I knew what they were, but after seeing Charly Gomez’s JNation talk from Sentry, I finally understood them better.

Then, I wrote this article about everything you need to know about sourcemaps, including some of the dangers they introduce.

Enjoy!

What a sourcemap is

When you ship a React app, the browser doesn’t run the code you wrote.

Build tools output minified, bundled code with short variable names and no comments, merging everything into one file.

That’s good for download size, but makes debugging hard. A production error at bundle.min.js:1:48211 tells you absolutely nothing.

A sourcemap is a JSON file that maps minified code back to its original file, line, column, and variable names.

A trimmed-down one looks like this:

{
  "version": 3,
  "file": "bundle.min.js",
  "sources": ["src/UserCard.tsx", "src/api.ts"],
  "sourcesContent": ["function UserCard({ user }) {...", "export async function..."],
  "names": ["UserCard", "user", "fetchUser"],
  "mappings": "AAAA,SAASA,WAAW..."
}

The key fields are sources, sourcesContent, names, and mappings.

sources is the list of original files that went into the bundle, written as paths.

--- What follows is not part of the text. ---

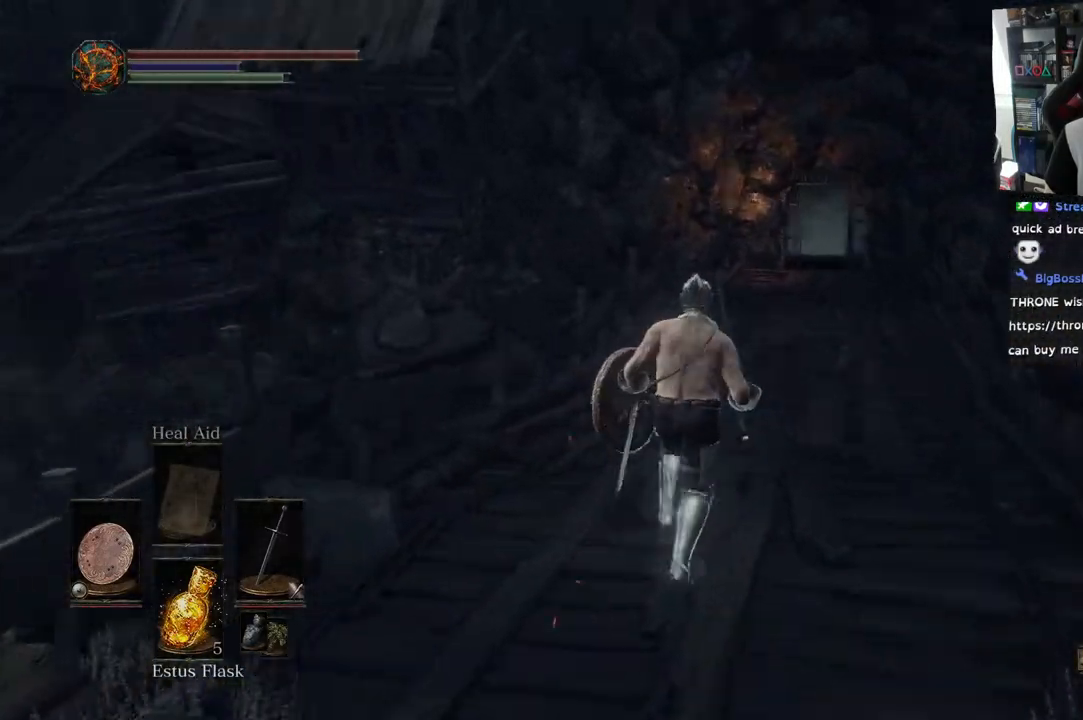
{"buttons": [], "left_stick": "right", "right_stick": "left", "events": [[333, "left_stick", "up-right"], [433, "left_stick", "right"]]}
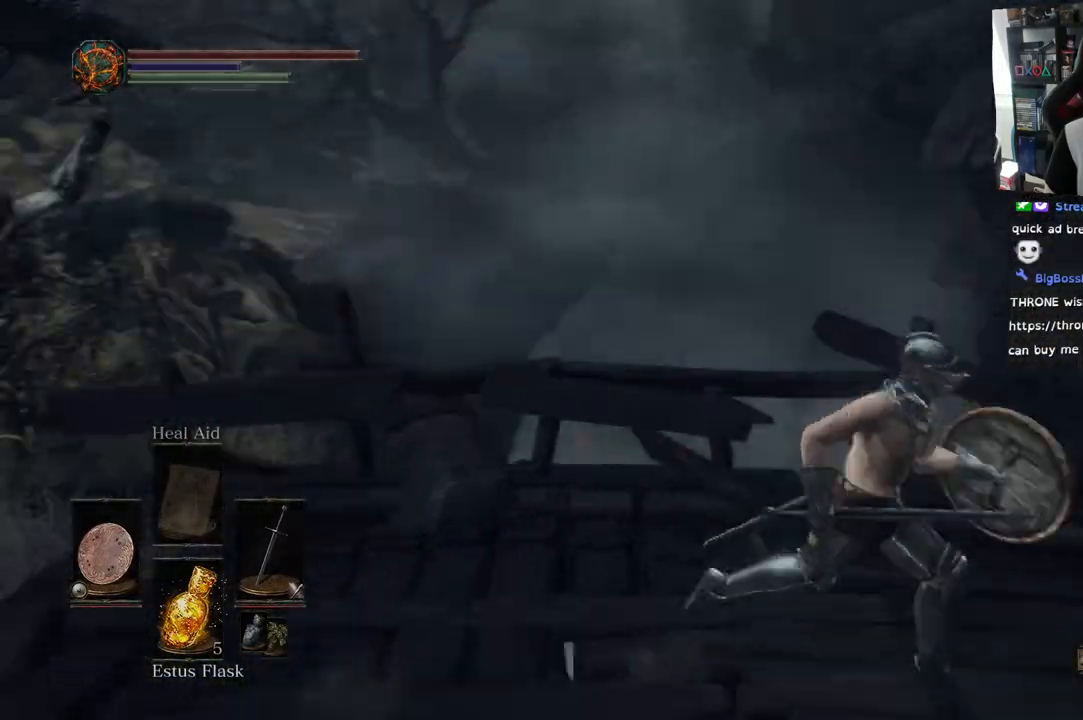
{"buttons": ["CIRCLE"], "left_stick": "down-right", "right_stick": "center"}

When your build tool reads src/components/billing/InvoiceForm.tsx, that exact path lands here. So when you publish the map, you publish your folder structure and internal module names with it.

names is the list of original identifiers that minification renamed or stripped: function names, variables, properties.

You wrote calculateShippingCost; the bundle shipped c; the string calculateShippingCost lives in this array. When a debugger needs to show you a real name instead of c, it reads it from here.

mappings is the string that ties the two together.

Here, each segment corresponds to a position in the minified output. That segment points back at a file in sources, an exact line and column in it, and a name in names.

When a tool decodes a segment at a given position, it retrieves the original location and identifier for that spot. (The format is base64 VLQ, which keeps the string small)

sourcesContent holds the full text of each original source file, inlined right in the JSON, in the same order as sources.

sources gives you the path, mappings gives you the position, and this gives you the actual code, comments, and all.

How the transformation runs

Now, let’s go through the entire flow to better understand it.

When you write some TypeScript code:

function calculateShippingCost(country: string, weight: number): number {
  const baseRate = 5.0;
  const weightMultiplier = weight * 0.5;
  return baseRate + weightMultiplier;
}

TypeScript compiles it to JavaScript first, stripping the type annotations:

function calculateShippingCost(country, weight) {
  const baseRate = 5.0;
  const weightMultiplier = weight * 0.5;
  return baseRate + weightMultiplier;
}

Then the minifier does its work. It renames every local binding to the shortest legal identifier, drops whitespace, inlines what it can, and collapses everything onto one line:

function c(o,e){return 5+.5*e}

This is what ships to production. Every function is concatenated, creating the unreadable wall in your Network tab.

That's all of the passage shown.